** Records for the exercise follows **
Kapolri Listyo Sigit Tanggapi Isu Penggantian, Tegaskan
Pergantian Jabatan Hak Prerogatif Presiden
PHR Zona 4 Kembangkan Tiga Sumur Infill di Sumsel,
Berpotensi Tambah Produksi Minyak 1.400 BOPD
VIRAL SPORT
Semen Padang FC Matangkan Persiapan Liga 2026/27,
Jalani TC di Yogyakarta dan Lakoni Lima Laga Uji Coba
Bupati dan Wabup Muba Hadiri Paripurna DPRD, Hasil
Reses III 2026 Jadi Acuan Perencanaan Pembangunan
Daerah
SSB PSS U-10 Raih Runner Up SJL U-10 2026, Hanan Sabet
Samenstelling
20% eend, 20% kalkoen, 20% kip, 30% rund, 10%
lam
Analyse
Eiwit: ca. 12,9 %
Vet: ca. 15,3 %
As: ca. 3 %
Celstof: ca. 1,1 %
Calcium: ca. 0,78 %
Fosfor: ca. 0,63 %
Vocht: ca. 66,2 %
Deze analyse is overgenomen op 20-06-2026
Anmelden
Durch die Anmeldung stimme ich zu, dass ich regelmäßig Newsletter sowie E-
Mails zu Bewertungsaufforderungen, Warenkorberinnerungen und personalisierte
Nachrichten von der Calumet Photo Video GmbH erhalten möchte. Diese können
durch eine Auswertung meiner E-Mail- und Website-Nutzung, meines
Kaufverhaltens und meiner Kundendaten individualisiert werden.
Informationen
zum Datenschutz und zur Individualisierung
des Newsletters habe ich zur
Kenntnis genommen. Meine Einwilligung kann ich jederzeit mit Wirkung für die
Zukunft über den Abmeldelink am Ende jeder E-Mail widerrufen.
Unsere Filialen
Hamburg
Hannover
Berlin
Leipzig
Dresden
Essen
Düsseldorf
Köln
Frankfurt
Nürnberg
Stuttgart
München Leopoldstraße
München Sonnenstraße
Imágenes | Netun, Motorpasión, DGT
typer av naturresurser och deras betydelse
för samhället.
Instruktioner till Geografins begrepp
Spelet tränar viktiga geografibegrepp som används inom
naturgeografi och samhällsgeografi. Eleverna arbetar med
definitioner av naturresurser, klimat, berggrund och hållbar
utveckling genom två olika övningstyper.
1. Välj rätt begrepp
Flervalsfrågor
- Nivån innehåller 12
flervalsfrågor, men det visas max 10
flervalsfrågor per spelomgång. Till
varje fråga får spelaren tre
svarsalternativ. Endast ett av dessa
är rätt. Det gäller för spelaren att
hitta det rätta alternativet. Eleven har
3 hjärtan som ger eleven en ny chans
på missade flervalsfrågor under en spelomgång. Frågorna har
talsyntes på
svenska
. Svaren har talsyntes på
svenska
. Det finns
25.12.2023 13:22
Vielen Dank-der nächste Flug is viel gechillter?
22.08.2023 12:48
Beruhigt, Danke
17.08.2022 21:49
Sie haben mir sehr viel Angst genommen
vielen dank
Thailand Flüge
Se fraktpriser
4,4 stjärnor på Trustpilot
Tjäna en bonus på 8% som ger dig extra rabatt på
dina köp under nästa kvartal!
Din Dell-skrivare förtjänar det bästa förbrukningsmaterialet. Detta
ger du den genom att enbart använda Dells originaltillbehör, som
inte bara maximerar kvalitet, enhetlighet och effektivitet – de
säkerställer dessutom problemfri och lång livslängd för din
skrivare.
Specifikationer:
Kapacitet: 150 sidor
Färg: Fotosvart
** End of Records for the exercise **
Your assignment » Restate the data word for word.

Answer for this exercise »
Kapolri Listyo Sigit Tanggapi Isu Penggantian, Tegaskan
Pergantian Jabatan Hak Prerogatif Presiden
PHR Zona 4 Kembangkan Tiga Sumur Infill di Sumsel,
Berpotensi Tambah Produksi Minyak 1.400 BOPD
VIRAL SPORT
Semen Padang FC Matangkan Persiapan Liga 2026/27,
Jalani TC di Yogyakarta dan Lakoni Lima Laga Uji Coba
Bupati dan Wabup Muba Hadiri Paripurna DPRD, Hasil
Reses III 2026 Jadi Acuan Perencanaan Pembangunan
Daerah
SSB PSS U-10 Raih Runner Up SJL U-10 2026, Hanan Sabet
Samenstelling
20% eend, 20% kalkoen, 20% kip, 30% rund, 10%
lam
Analyse
Eiwit: ca. 12,9 %
Vet: ca. 15,3 %
As: ca. 3 %
Celstof: ca. 1,1 %
Calcium: ca. 0,78 %
Fosfor: ca. 0,63 %
Vocht: ca. 66,2 %
Deze analyse is overgenomen op 20-06-2026
Anmelden
Durch die Anmeldung stimme ich zu, dass ich regelmäßig Newsletter sowie E-
Mails zu Bewertungsaufforderungen, Warenkorberinnerungen und personalisierte
Nachrichten von der Calumet Photo Video GmbH erhalten möchte. Diese können
durch eine Auswertung meiner E-Mail- und Website-Nutzung, meines
Kaufverhaltens und meiner Kundendaten individualisiert werden.
Informationen
zum Datenschutz und zur Individualisierung
des Newsletters habe ich zur
Kenntnis genommen. Meine Einwilligung kann ich jederzeit mit Wirkung für die
Zukunft über den Abmeldelink am Ende jeder E-Mail widerrufen.
Unsere Filialen
Hamburg
Hannover
Berlin
Leipzig
Dresden
Essen
Düsseldorf
Köln
Frankfurt
Nürnberg
Stuttgart
München Leopoldstraße
München Sonnenstraße
Imágenes | Netun, Motorpasión, DGT
typer av naturresurser och deras betydelse
för samhället.
Instruktioner till Geografins begrepp
Spelet tränar viktiga geografibegrepp som används inom
naturgeografi och samhällsgeografi. Eleverna arbetar med
definitioner av naturresurser, klimat, berggrund och hållbar
utveckling genom två olika övningstyper.
1. Välj rätt begrepp
Flervalsfrågor
- Nivån innehåller 12
flervalsfrågor, men det visas max 10
flervalsfrågor per spelomgång. Till
varje fråga får spelaren tre
svarsalternativ. Endast ett av dessa
är rätt. Det gäller för spelaren att
hitta det rätta alternativet. Eleven har
3 hjärtan som ger eleven en ny chans
på missade flervalsfrågor under en spelomgång. Frågorna har
talsyntes på
svenska
. Svaren har talsyntes på
svenska
. Det finns
25.12.2023 13:22
Vielen Dank-der nächste Flug is viel gechillter?
22.08.2023 12:48
Beruhigt, Danke
17.08.2022 21:49
Sie haben mir sehr viel Angst genommen
vielen dank
Thailand Flüge
Se fraktpriser
4,4 stjärnor på Trustpilot
Tjäna en bonus på 8% som ger dig extra rabatt på
dina köp under nästa kvartal!
Din Dell-skrivare förtjänar det bästa förbrukningsmaterialet. Detta
ger du den genom att enbart använda Dells originaltillbehör, som
inte bara maximerar kvalitet, enhetlighet och effektivitet – de
säkerställer dessutom problemfri och lång livslängd för din
skrivare.
Specifikationer:
Kapacitet: 150 sidor
Färg: Fotosvart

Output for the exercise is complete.